O número nove permeou a trajetória dos Beatles. A primeira apresentação da banda no Cavern Club ocorreu em 9 de fevereiro de 1961. Meses depois, em 9 de novembro, eles conheceram seu empresário, Brian Epstein. O primeiro contrato de gravação com a EMI foi assinado em 9 de maio de 1962. O single de sucesso “Love Me Do” foi lançado como Parlophone R4949. A estreia icônica dos Beatles no “The Ed Sullivan Show” aconteceu em 9 de fevereiro de 1964. Até mesmo o sobrenome de seu parceiro de composição, Paul McCartney, tem nove letras, e a carreira dos Beatles durou nove anos.

Essa presença acabou se refletindo diretamente na música. Um dos exemplos mais famosos é “Revolution 9”, faixa experimental lançada em 1968 no The Beatles (White Album). A música, que foge completamente do formato tradicional, é construída a partir de colagens sonoras e loops, incluindo a repetição hipnótica da frase “number nine”. O trecho se tornou um dos momentos mais marcantes e enigmáticos da discografia da banda.

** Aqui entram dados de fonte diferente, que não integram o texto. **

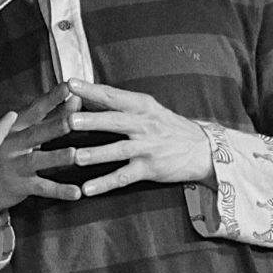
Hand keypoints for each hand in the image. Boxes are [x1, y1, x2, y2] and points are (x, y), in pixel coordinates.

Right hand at [0, 82, 83, 216]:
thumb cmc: (0, 154)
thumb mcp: (16, 131)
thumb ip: (47, 116)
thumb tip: (75, 97)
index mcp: (12, 128)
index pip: (35, 110)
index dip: (51, 98)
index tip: (68, 86)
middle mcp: (12, 144)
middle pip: (36, 133)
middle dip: (55, 125)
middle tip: (74, 118)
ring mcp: (15, 165)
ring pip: (38, 160)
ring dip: (56, 157)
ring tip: (75, 154)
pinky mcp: (20, 185)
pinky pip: (42, 188)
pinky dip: (59, 190)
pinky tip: (77, 192)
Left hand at [59, 79, 212, 195]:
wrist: (203, 149)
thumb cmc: (167, 126)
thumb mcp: (148, 109)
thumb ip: (119, 103)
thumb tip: (86, 94)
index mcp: (141, 106)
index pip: (113, 95)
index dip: (91, 90)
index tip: (70, 84)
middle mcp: (144, 125)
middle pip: (115, 121)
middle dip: (92, 121)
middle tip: (69, 120)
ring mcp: (147, 147)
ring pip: (118, 150)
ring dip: (97, 154)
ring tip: (76, 157)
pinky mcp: (150, 168)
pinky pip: (124, 177)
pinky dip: (105, 183)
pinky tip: (87, 189)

Mas a relação de Lennon com o número vai além dessa faixa. Em sua carreira solo, ele lançou “#9 Dream”, em 1974, uma música carregada de atmosfera onírica. Segundo o próprio Lennon, a ideia surgiu a partir de um sonho, reforçando ainda mais o caráter quase subconsciente dessa conexão com o número. Curiosamente, “#9 Dream” alcançou a nona posição nas paradas da Billboard Hot 100 e continha um refrão com nove sílabas em uma língua inventada. John Lennon e Yoko Ono, que se conheceram em 9 de novembro de 1966, se mudaram para os Estados Unidos em 1971. Nove anos depois, em 1980, Lennon foi assassinado e levado ao Roosevelt Hospital, cujo nome tem 9 letras e fica na 9th Street.

Seu filho com Yoko Ono, Sean Lennon, nasceu em 9 de outubro de 1975, exatamente no dia do aniversário de Lennon, como se o número continuasse marcando eventos centrais da sua vida.

Um Legado Numérico

Lennon nunca afirmou categoricamente que acreditava em numerologia, mas também nunca escondeu o fascínio. Em diferentes entrevistas, ele tratava o 9 como algo especial, uma espécie de “sinal” que o acompanhava. Esse tipo de pensamento dialogava com o momento mais experimental da sua carreira, especialmente no final dos anos 60, quando ele se aproximou de conceitos mais abstratos ao lado de Yoko Ono.

Mesmo após sua morte, a conexão com o nove persistiu. Embora John Lennon tenha falecido em 8 de dezembro de 1980 em Manhattan, no horário de Liverpool, já era 9 de dezembro. A soma dos algarismos do ano de sua morte (1+9+8+0) também resulta em 18, um múltiplo de nove. A fascinação de Lennon pelo número nove, seja por coincidência, numerologia ou um senso de humor peculiar, adiciona uma camada intrigante à sua já rica e complexa história. Para muitos fãs, esse tipo de coincidência ajudou a construir a aura mística em torno do artista.